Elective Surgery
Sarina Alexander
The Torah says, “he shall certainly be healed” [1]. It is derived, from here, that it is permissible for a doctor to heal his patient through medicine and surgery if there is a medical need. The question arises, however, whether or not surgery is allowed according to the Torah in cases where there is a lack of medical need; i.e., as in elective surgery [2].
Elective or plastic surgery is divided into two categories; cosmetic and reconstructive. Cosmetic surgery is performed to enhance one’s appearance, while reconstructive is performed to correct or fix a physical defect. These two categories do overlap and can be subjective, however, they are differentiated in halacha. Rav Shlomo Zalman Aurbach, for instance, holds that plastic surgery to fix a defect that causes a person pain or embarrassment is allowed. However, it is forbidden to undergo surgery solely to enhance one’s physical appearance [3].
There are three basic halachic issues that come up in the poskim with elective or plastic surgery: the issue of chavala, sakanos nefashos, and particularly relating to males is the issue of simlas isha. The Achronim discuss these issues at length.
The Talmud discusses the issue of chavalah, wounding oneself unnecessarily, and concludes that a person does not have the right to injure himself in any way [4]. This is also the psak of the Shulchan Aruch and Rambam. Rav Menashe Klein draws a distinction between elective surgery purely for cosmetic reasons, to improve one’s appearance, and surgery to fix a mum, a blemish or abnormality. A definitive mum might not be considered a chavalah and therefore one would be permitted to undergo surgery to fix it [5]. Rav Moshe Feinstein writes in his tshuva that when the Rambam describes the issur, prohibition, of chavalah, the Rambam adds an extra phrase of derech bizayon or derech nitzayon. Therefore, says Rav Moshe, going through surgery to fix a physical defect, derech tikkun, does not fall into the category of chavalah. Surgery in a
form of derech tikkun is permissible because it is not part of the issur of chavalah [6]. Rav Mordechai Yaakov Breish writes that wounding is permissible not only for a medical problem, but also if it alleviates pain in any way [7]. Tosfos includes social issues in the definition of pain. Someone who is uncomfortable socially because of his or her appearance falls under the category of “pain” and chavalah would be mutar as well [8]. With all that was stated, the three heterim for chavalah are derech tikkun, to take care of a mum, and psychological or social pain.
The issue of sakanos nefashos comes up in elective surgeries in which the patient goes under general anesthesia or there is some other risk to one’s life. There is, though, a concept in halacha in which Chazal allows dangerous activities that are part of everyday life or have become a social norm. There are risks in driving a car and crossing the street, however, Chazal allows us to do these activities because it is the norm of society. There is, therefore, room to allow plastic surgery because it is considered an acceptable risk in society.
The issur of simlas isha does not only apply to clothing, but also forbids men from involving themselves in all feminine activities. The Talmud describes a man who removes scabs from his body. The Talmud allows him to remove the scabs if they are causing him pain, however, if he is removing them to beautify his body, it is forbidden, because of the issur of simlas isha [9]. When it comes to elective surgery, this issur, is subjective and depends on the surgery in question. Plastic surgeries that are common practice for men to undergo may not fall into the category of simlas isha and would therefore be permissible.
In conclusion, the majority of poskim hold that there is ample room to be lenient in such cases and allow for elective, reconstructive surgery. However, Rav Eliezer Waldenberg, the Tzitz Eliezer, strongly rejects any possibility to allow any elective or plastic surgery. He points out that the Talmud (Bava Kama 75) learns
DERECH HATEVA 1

- - - -

Please copy every line of the material that contains the word "does".

- **WRITTEN RESPONSE**
The Talmud discusses the issue of chavalah, wounding oneself unnecessarily, and concludes that a person does not have the right to injure himself in any way [4]. This is also the psak of the Shulchan Aruch and Rambam. Rav Menashe Klein draws a distinction between elective surgery purely for cosmetic reasons, to improve one’s appearance, and surgery to fix a mum, a blemish or abnormality. A definitive mum might not be considered a chavalah and therefore one would be permitted to undergo surgery to fix it [5]. Rav Moshe Feinstein writes in his tshuva that when the Rambam describes the issur, prohibition, of chavalah, the Rambam adds an extra phrase of derech bizayon or derech nitzayon. Therefore, says Rav Moshe, going through surgery to fix a physical defect, derech tikkun, does not fall into the category of chavalah. Surgery in a
The issur of simlas isha does not only apply to clothing, but also forbids men from involving themselves in all feminine activities. The Talmud describes a man who removes scabs from his body. The Talmud allows him to remove the scabs if they are causing him pain, however, if he is removing them to beautify his body, it is forbidden, because of the issur of simlas isha [9]. When it comes to elective surgery, this issur, is subjective and depends on the surgery in question. Plastic surgeries that are common practice for men to undergo may not fall into the category of simlas isha and would therefore be permissible.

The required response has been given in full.